TEXT BLOCK: Begin

ERC-5564 is designed to solve this address linkage problem. It brings native privacy addresses into $ETH, allowing you to receive funds without exposing your main wallet each time. The core issue is that an address permanently records all your activity. So why must you reuse the same address repeatedly?

In the real world, bank accounts work similarly: people need your account, which usually remains constant, gradually becoming a complete record of your income and expenses. The difference is that only you and the bank see it. On $ETH, wallet addresses are structurally identical—they are permanent accounts in the global network state. Others send transfers to an address; since the address doesn’t change, all transactions are recorded under the same public address. Researchers call this the “glass bank account” problem.

In early crypto, this might only reveal basic transfer history. But today, blockchain has evolved into lending markets, NFT platforms, governance systems, payments, and identity layers. The information an address can reveal is far richer than a few years ago. A common analogy in privacy research: imagine playing Battleship on the blockchain, where every move is public. Rules are faithfully enforced, and everything is recorded, but when both players see each other’s ship positions, strategy disappears.

ERC-5564 doesn’t aim to eliminate $ETH’s transparency nor introduce complex balance encryption or privacy pools. It focuses on a narrower, more practical issue: reducing automatic linkage at the receiving layer. Its core logic is simple: instead of directly giving out your wallet address, you provide a secret meta-address. This meta-address contains cryptographic information that can generate a unique, temporary receiving address for each transaction.

TEXT BLOCK: End
PROVIDED MATERIAL: Begin

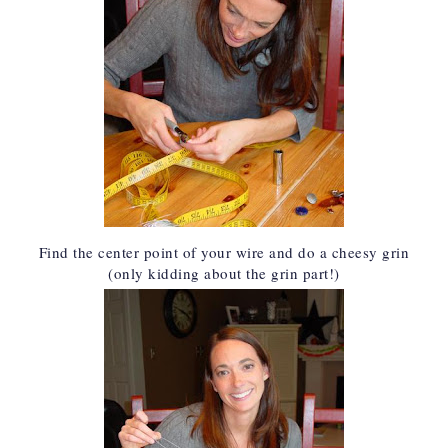
Find the center point of your wire and do a cheesy grin
(only kidding about the grin part!)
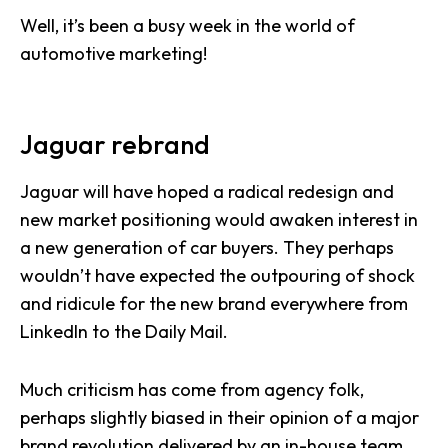
Well, it’s been a busy week in the world of
automotive marketing!
Jaguar rebrand
Jaguar will have hoped a radical redesign and
new market positioning would awaken interest in
a new generation of car buyers. They perhaps
wouldn’t have expected the outpouring of shock
and ridicule for the new brand everywhere from
LinkedIn to the Daily Mail.
Much criticism has come from agency folk,
perhaps slightly biased in their opinion of a major
brand revolution delivered by an in-house team,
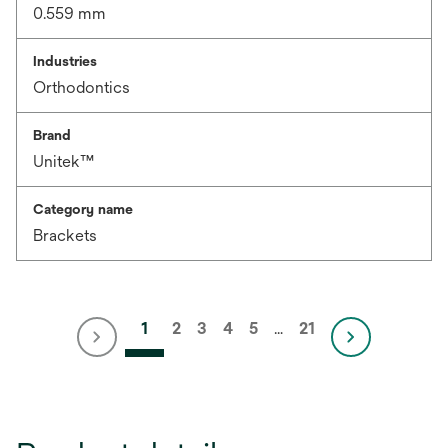
0.559 mm
Industries
Orthodontics
Brand
Unitek™
Category name
Brackets
1
2
3
4
5
…
21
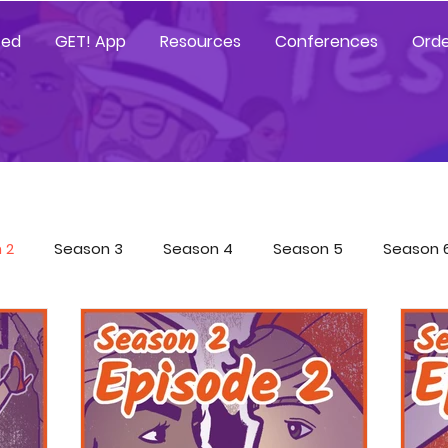
ted
GET! App
Resources
Conferences
Orde
 2
Season 3
Season 4
Season 5
Season 
Tested Resources
YGetIt? Resources
GET! Resour
 App Trainings
Characters
COVID-19 Special
Sp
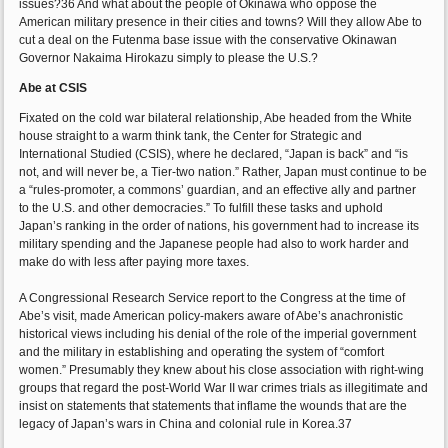
issues?36 And what about the people of Okinawa who oppose the
American military presence in their cities and towns? Will they allow Abe to
cut a deal on the Futenma base issue with the conservative Okinawan
Governor Nakaima Hirokazu simply to please the U.S.?
Abe at CSIS
Fixated on the cold war bilateral relationship, Abe headed from the White
house straight to a warm think tank, the Center for Strategic and
International Studied (CSIS), where he declared, “Japan is back” and “is
not, and will never be, a Tier-two nation.” Rather, Japan must continue to be
a “rules-promoter, a commons’ guardian, and an effective ally and partner
to the U.S. and other democracies.” To fulfill these tasks and uphold
Japan’s ranking in the order of nations, his government had to increase its
military spending and the Japanese people had also to work harder and
make do with less after paying more taxes.
A Congressional Research Service report to the Congress at the time of
Abe’s visit, made American policy-makers aware of Abe’s anachronistic
historical views including his denial of the role of the imperial government
and the military in establishing and operating the system of “comfort
women.” Presumably they knew about his close association with right-wing
groups that regard the post-World War II war crimes trials as illegitimate and
insist on statements that statements that inflame the wounds that are the
legacy of Japan’s wars in China and colonial rule in Korea.37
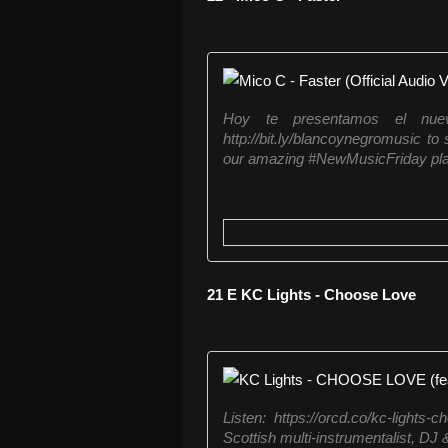
Hoy te presentamos el nu
http://bit.ly/blancoynegromusic to
our amazing #NewMusicFriday playl
21 E KC Lights - Choose Love
Listen: https://orcd.co/kc-light
Scottish multi-instrumentalist, DJ 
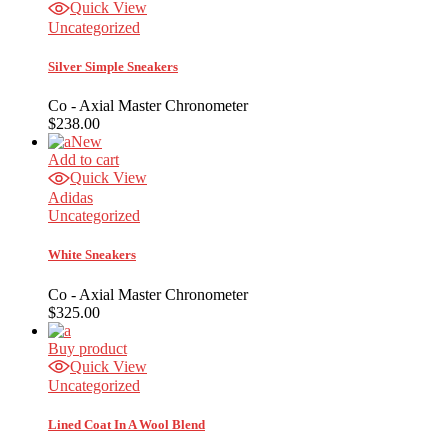
Quick View
Uncategorized
Silver Simple Sneakers
Co - Axial Master Chronometer
$
238.00
New
Add to cart
Quick View
Adidas
Uncategorized
White Sneakers
Co - Axial Master Chronometer
$
325.00
Buy product
Quick View
Uncategorized
Lined Coat In A Wool Blend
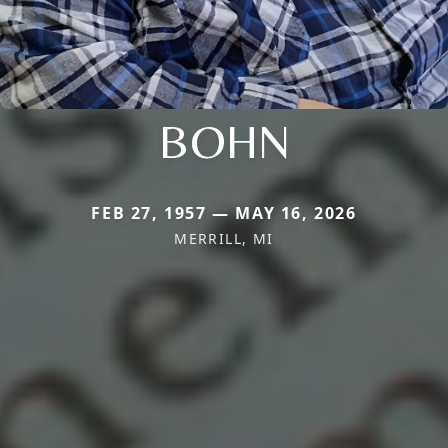
BOHN
FEB 27, 1957 — MAY 16, 2026
MERRILL, MI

PROVIDED MATERIAL: End

(EXERCISE DETAILS)
Could you copy out the full ERC-5564 text above, word for word?

(RESPONSE TO THIS EXERCISE)
ERC-5564 is designed to solve this address linkage problem. It brings native privacy addresses into $ETH, allowing you to receive funds without exposing your main wallet each time. The core issue is that an address permanently records all your activity. So why must you reuse the same address repeatedly?

In the real world, bank accounts work similarly: people need your account, which usually remains constant, gradually becoming a complete record of your income and expenses. The difference is that only you and the bank see it. On $ETH, wallet addresses are structurally identical—they are permanent accounts in the global network state. Others send transfers to an address; since the address doesn’t change, all transactions are recorded under the same public address. Researchers call this the “glass bank account” problem.

In early crypto, this might only reveal basic transfer history. But today, blockchain has evolved into lending markets, NFT platforms, governance systems, payments, and identity layers. The information an address can reveal is far richer than a few years ago. A common analogy in privacy research: imagine playing Battleship on the blockchain, where every move is public. Rules are faithfully enforced, and everything is recorded, but when both players see each other’s ship positions, strategy disappears.

ERC-5564 doesn’t aim to eliminate $ETH’s transparency nor introduce complex balance encryption or privacy pools. It focuses on a narrower, more practical issue: reducing automatic linkage at the receiving layer. Its core logic is simple: instead of directly giving out your wallet address, you provide a secret meta-address. This meta-address contains cryptographic information that can generate a unique, temporary receiving address for each transaction.